Quand Kadhafi, l’incontournable, gronde deux chefs d’Etat

Deby et El Béchir ont appris à leurs dépens : Deby ne peut pas conserver son pouvoir sans l’aval de Kadhafi et ce, quel que soit l’appui de la France ; et El Béchir ne peut pas chasser Deby sans l’appui de Kadhafi. Cet axiome, le Guide l’a fait savoir à l’un et à l’autre.

Kadhafi a été particulièrement irrité par l’escapade de Deby et El Béchir à Ryad. La colère du Guide a été telle que, chacun de deux Présidents a accouru pour s’aplatir devant lui. L’Egyptien Moubarak a joué les bons offices pour les deux. Le message du Guide a été clair à tout le monde.

A Deby : « Ecoute, «Debbè », c’est moi qui t’ai mis là où tu es et je suis capable de te détrôner en un claquement des doigts et tu le sais bien, ton seul et unique patron c’est moi et tu le sais bien. Si tu veux rester au pouvoir, cesse de gambader partout et pour rien. Ne cherche pas à mêler des « étrangers » aux problèmes du Tchad. Le Tchad c’est moi, tout le monde sait cela. Et puis cesse de dire que tu n’as pas d’opposants, dis ça aux autres pas à moi. Je connais tous ceux qui sont dans l’opposition armée ainsi que leur capacité de faire quelque chose ; alors tu négocies avec eux sans aucune condition. Je ferai tout pour que le RFC et la CNT négocient et regagnent Ndjamena, par contre quant à l’UFDD, soit elle négocie soit elle disparaît. Je ne veux plus entendre parler que le problème du Tchad est examiné ailleurs qu’en Libye. Tu pars en Arabie Saoudite, mais tu es tout simplement bête ! Si les arabes peuvent régler un problème, ils auraient dû régler les leurs depuis longtemps, ce n’est pas pour rien que j’ai quitté la Ligue Arabe pour m’occuper uniquement de l’Afrique ; nous sommes des africains et c’est à nous de régler nos problèmes.» Deby a bien retenu. Il a tout avalé sans broncher, il s’est encore étalé en excuses et est rentré tête basse, confus et honteux.

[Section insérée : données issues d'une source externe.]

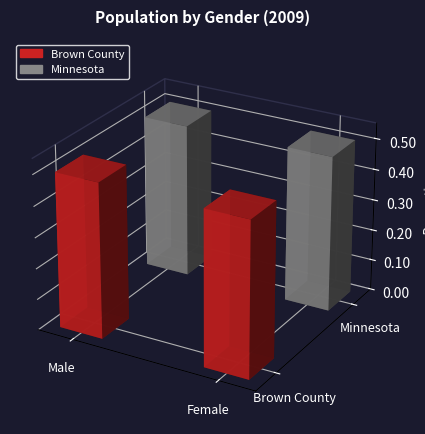

How many data points does each series have?

2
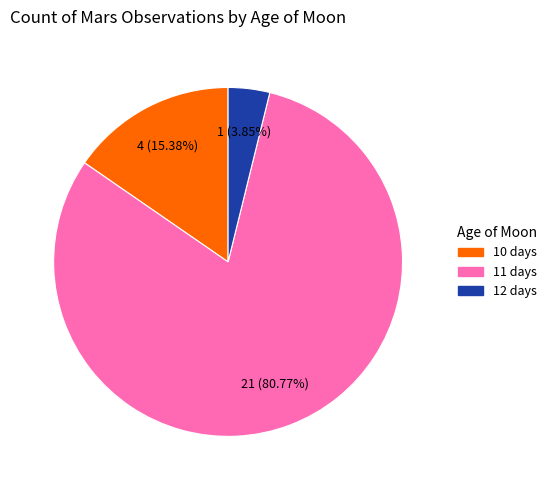

Is there any slice that represents more than half of the pie?

Yes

A El Béchir : « Ecoute, Oumar, moi je déploie toutes mes forces, mes moyens pour te défendre, empêcher que les américains t’étouffent, que les rebelles de Darfour te chassent, mais tout ce que tu as trouvé pour me remercier c’est de vouloir chasser le seul et fidèle garçon de course que j’en ai. Debbè est très important pour moi, il m’a rendu d’énormes services. Je l’ai utilisé pour chasser la seule personne qui m’a humilié dans ma vie, Abbri ; je l’ai utilisé pour casser l’embargo imposé par les américains, je l’ai utilisé pour créer l’UA, la CenSad, etc., il m’est très utile. En tant qu’individu il est d’une rare saleté dans tous les domaines et dans tous les sens ; pour son propre pays et son peuple, un mercenaire slave ferait mieux, mais ce ne sont pas mes problèmes ni ceux de la Libye, alors fichez lui la paix ; dites aux rebelles tchadiens de négocier, j’ai déjà dit à Debbè de négocier et il va le faire.» El Béchir a bien compris le message cinq sur cinq et l’aurait transmis aux rebelles.

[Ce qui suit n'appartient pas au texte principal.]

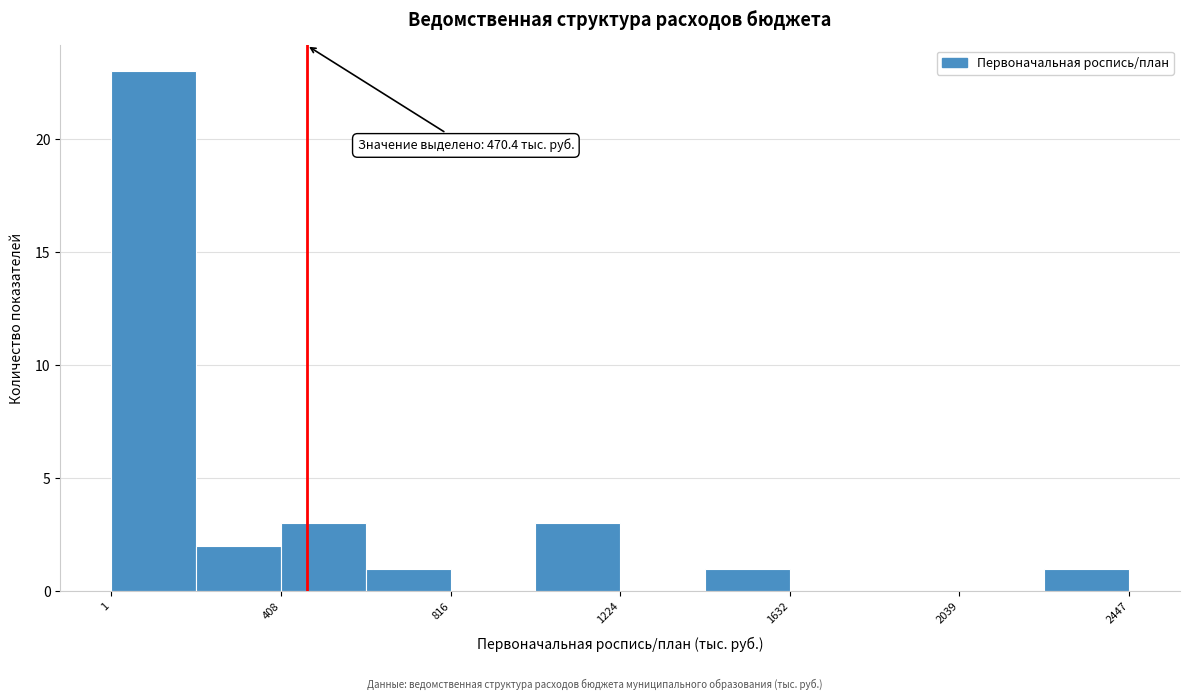

Over which range of the x-axis is the bar tallest?

0 to 200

Aux saoudiens : « Hé, vous là, de quoi vous mêlez vous ? Depuis quand vous réglez les problèmes des autres, surtout les problèmes africains que vous ne connaissez pas, ne maîtrisez pas, vous ne voyez les africains qu’à la Mecque ou pour construire une petite mosquée qui doit toujours porter le nom d’un de vos Rois ». Les saoudiens se sont platement excusés et ont fait savoir qu’ils ignoraient que la Libye s’occupait déjà du problème. Les saoudiens ne mettront plus leur nez dans cette affaire et il faut oublier ce qui s’est passé à Riad, « ya sidi, ya sidi, assimah, assimah !! »

Depuis, Deby est soulagé par le soutien de Kadhafi, El Béchir fait des pressions pour que les rebelles se rendent en Libye pour des négociations, tandis que Kadhafi s’apprête à accueillir les délégations gouvernementales et rebelles.